Monday, December 19, 2005

Feeling better

It was a good day. I'm feeling better about a lot of things. A good night of sleep helped me to put things into perspective and I'm feeling more stable today. Got some observations in at the clinic, am making headway on my Dad's scarf, and got new wiper blades for the trip home. Even made scones tonight. Sure, it sucks being lonely but it is better than staying in a relationship that tore me down more than it lifted me up. Hit a wall yesterday and finally acknowledged that I miss my ex. I miss the companionship - hell, we talked several times a day on the telephone. Even though he lived an hour away he was my near constant companion. It is strange to be single again. Matters are complicated by the strange relationship limbo that I am in with the MIB. I don't know what I want and I am pretty sure that he is equally clueless. Things would be different if we shared the same zipcode...but we don't and I don't know when that will become a reality. The thing is thinking about the MIB has allowed me to ignore the whole dating after the break-up issue.
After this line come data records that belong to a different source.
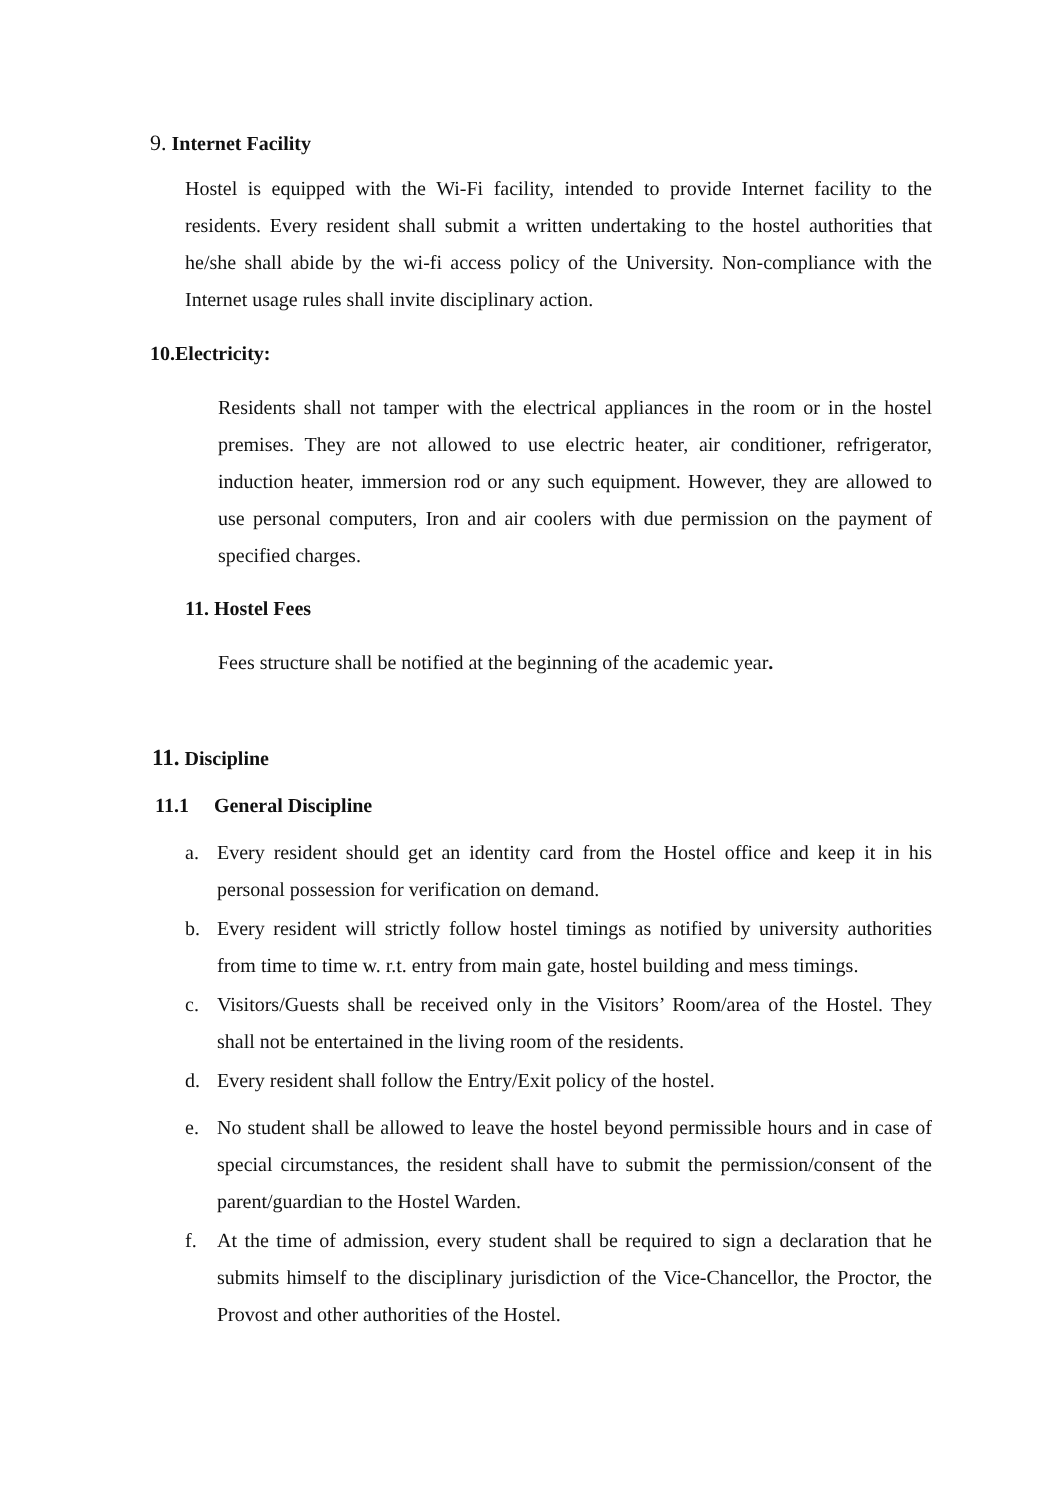9. Internet Facility
Hostel is equipped with the Wi-Fi facility, intended to provide Internet facility to the residents. Every resident shall submit a written undertaking to the hostel authorities that he/she shall abide by the wi-fi access policy of the University. Non-compliance with the Internet usage rules shall invite disciplinary action.
10.Electricity:
Residents shall not tamper with the electrical appliances in the room or in the hostel premises. They are not allowed to use electric heater, air conditioner, refrigerator, induction heater, immersion rod or any such equipment. However, they are allowed to use personal computers, Iron and air coolers with due permission on the payment of specified charges.
11. Hostel Fees
Fees structure shall be notified at the beginning of the academic year.
11. Discipline
11.1 General Discipline
a. Every resident should get an identity card from the Hostel office and keep it in his personal possession for verification on demand.
b. Every resident will strictly follow hostel timings as notified by university authorities from time to time w. r.t. entry from main gate, hostel building and mess timings.
c. Visitors/Guests shall be received only in the Visitors’ Room/area of the Hostel. They shall not be entertained in the living room of the residents.
d. Every resident shall follow the Entry/Exit policy of the hostel.
e. No student shall be allowed to leave the hostel beyond permissible hours and in case of special circumstances, the resident shall have to submit the permission/consent of the parent/guardian to the Hostel Warden.
f. At the time of admission, every student shall be required to sign a declaration that he submits himself to the disciplinary jurisdiction of the Vice-Chancellor, the Proctor, the Provost and other authorities of the Hostel.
Wouldn't know how to go about dating at this point. Carrie and her gal pals made it look so easy on sex and the city. Go out for a martini and bat your eyelashes. To be honest that isn't my scene, and although I realize that you have to put yourself out there to meet people sitting at home and watching a movie is infinitely easier.
Speaking of the MIB...I know we both realize that trying to start a relationship now would be counterproductive. I'm not looking to get into another serious relationship with anyone right now and he has said much the same. I'm not asking him to wait patiently for me. That said it is hard to be objective when you care very much about someone. I don't begrudge him the opportunity to go out and meet girls - I just don't think I could handle hearing about them. All of this is conjecture at this point and thinking about it won't get me anywhere. I'm going to practice letting go and trusting the universe. I look forward to Thursday and after that....the future is wide open.

1 Comments:

Anonymous Anonymous said...

Welcome to Thursday then. :) Buckle up; with the Universe as your driver, anything can happen. You might even end up in Baltimore (hint hint).